AZ Gov. Jan Brewer to DREAMers: We don’t want you here
Photo courtesy of WBEZ
Beginning yesterday, young adult Latinos who don’t possess paperwork for U.S. citizenship because their parents immigrated when they were children, were able to file applications with the U.S. Department of Homeland Security for work permits and deportation deferrals. Regulations on these young adults who have grown up in the United States were eased when President Obama announced his Deferred Action for Childhood Arrivals policy.
Here in Chicago, the line extended the entire length of the city’s Navy Pier,  more than a half-mile long, and beyond, taking reporters a full 30 minutes just to walk from the beginning to the end . It was a moving site. The line was so long, applicants had to be turned away. Young people had shown up hours before the process began.
The New York Times reported , “Thousands of immigrants also waited in lines outside the offices of immigrants’ groups and flooded churches and law offices in Los Angeles, Miami, New York, Boston and Houston, among other cities.”

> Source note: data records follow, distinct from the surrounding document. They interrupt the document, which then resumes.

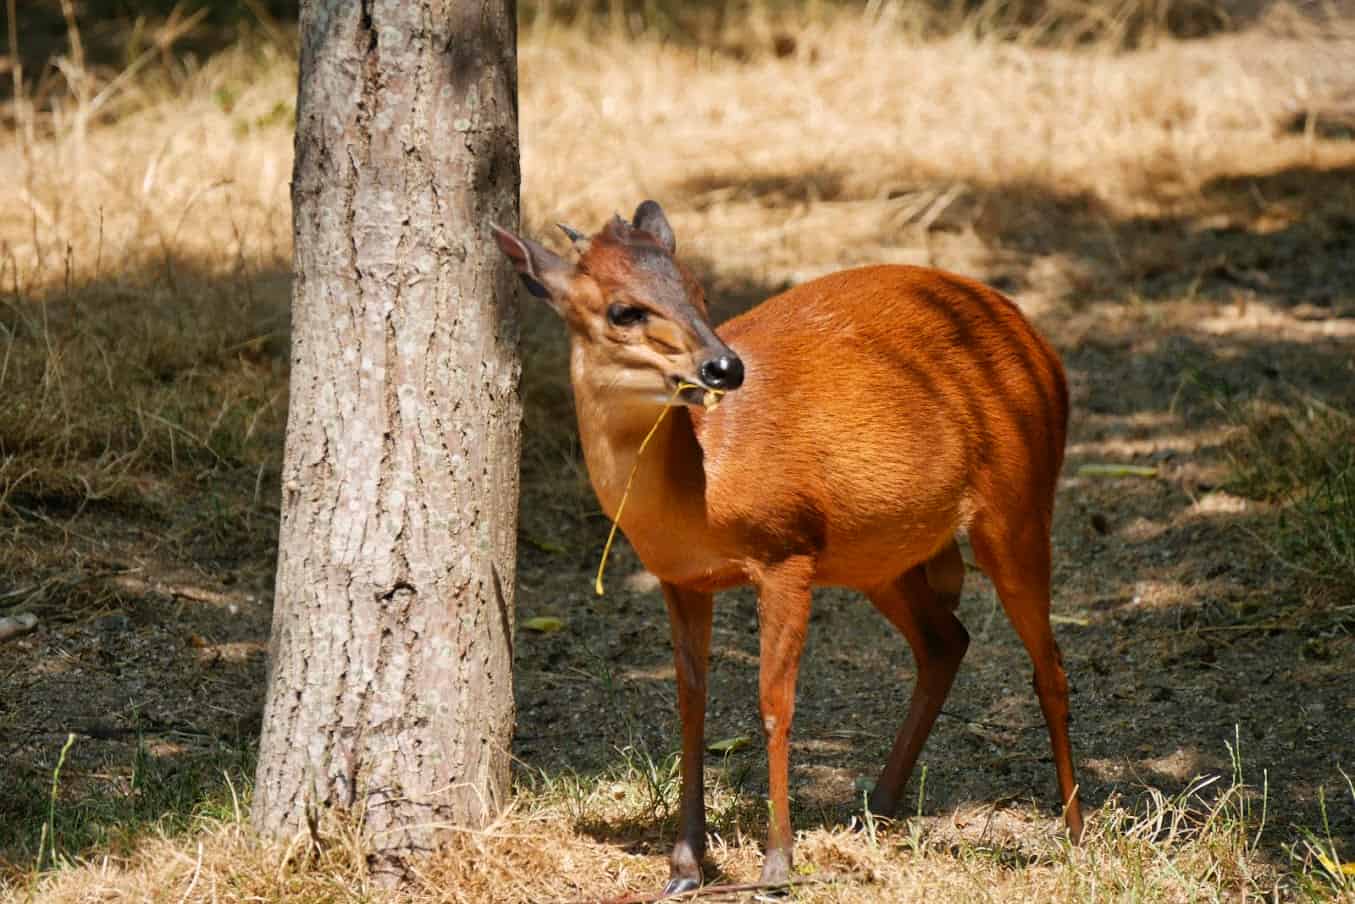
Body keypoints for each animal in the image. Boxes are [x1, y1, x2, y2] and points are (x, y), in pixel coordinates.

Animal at [493, 203, 1084, 889]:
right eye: (624, 310)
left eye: (699, 292)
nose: (723, 367)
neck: (700, 485)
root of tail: (1039, 342)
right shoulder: (679, 578)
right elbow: (691, 705)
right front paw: (685, 866)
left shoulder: (786, 551)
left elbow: (775, 703)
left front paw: (777, 863)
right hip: (879, 558)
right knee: (946, 641)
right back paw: (877, 806)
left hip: (1017, 502)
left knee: (1049, 666)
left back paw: (1075, 832)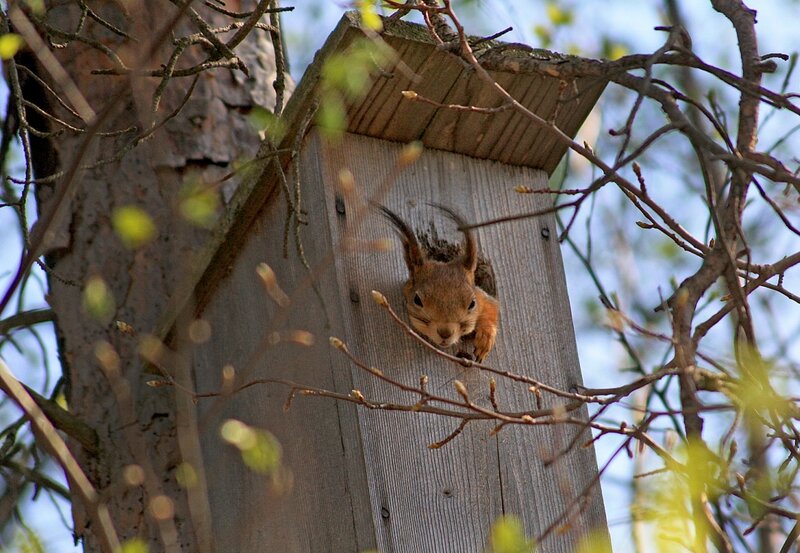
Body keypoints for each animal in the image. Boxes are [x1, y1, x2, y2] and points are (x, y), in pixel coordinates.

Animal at [376, 204, 500, 362]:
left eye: (472, 303)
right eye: (417, 300)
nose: (445, 333)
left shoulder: (483, 297)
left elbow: (492, 308)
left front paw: (485, 339)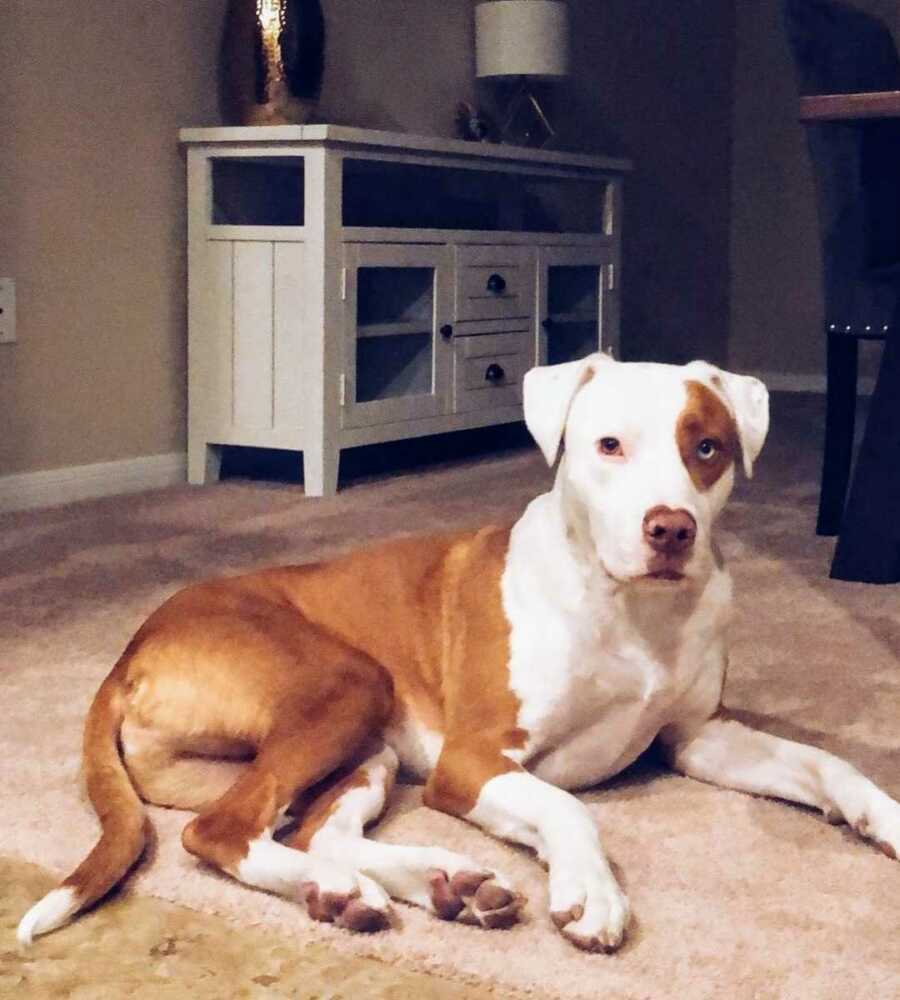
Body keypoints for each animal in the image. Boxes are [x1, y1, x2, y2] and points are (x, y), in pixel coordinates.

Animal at [17, 356, 900, 948]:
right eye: (608, 445)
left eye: (708, 448)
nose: (671, 530)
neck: (631, 610)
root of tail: (130, 651)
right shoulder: (474, 760)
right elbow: (567, 806)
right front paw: (591, 891)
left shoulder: (698, 737)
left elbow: (827, 764)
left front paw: (883, 816)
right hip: (350, 682)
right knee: (222, 831)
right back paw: (348, 889)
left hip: (367, 747)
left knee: (310, 830)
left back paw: (431, 885)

But Arizona governor Jan Brewer, notorious for her tough (and some—like me and the U.S. Bishops—might say, wrong) stance on immigration, has issued an executive order denying benefits  to the DREAMers, claiming that because the Obama’s order does not give the DREAMers legal residency, they’re not eligible for public benefits. Oh, and she, like the throngs of grandchildren and great grandchildren of immigrants themselves who claim their ancestors “came here legally” (Show me your papers!), are worried these fellow sisters and brothers who actually have more claim to North American heritage might be a drain on the system. In other words, they cost too much. Of course, this completely ignores just how much they actually contribute to the economy.
Included in the benefits Brewer seeks to deny Latinos are drivers licenses, immigration lawyers in Arizona say she can’t do. The state’s East Valley Tribune: 
'Regina Jefferies acknowledged that those who will be part of the deferred action program will not have legal status. What they have, however, is "lawful presence.''
"They've got permission to be here,'' she said.
In fact, Jefferies said the whole concept of deferred action, while vastly expanded under the president's announcement, is not new. She said federal immigration officials have similarly classified others in the past, such as victims of domestic violence, and made their presence legal.
Jefferies said that classification will not entitle those in the new program to things like food stamps. But she said anyone who is granted deferred action can sue -- she believes successfully -- if the state denies any of these people a driver's license.'
Chicago Public Radio’s blogger Achy Obejas  thinks that the move “is designed more to mess with the president at the expense of immigrants than to actually do anything about those immigrants.” Given the all of the anti-immigrant sentiment coming out of that state, I’m not so sure.
Republicans like Brewer as well as Democrats should be wary though, if not now, then in the future if they can't get their act together on immigration reform. Each month 50,000 Latinos in this country reach voting age and 700,000 immigrants naturalize each year.  Failing to pass the DREAM Act seems only to be the first of their problems.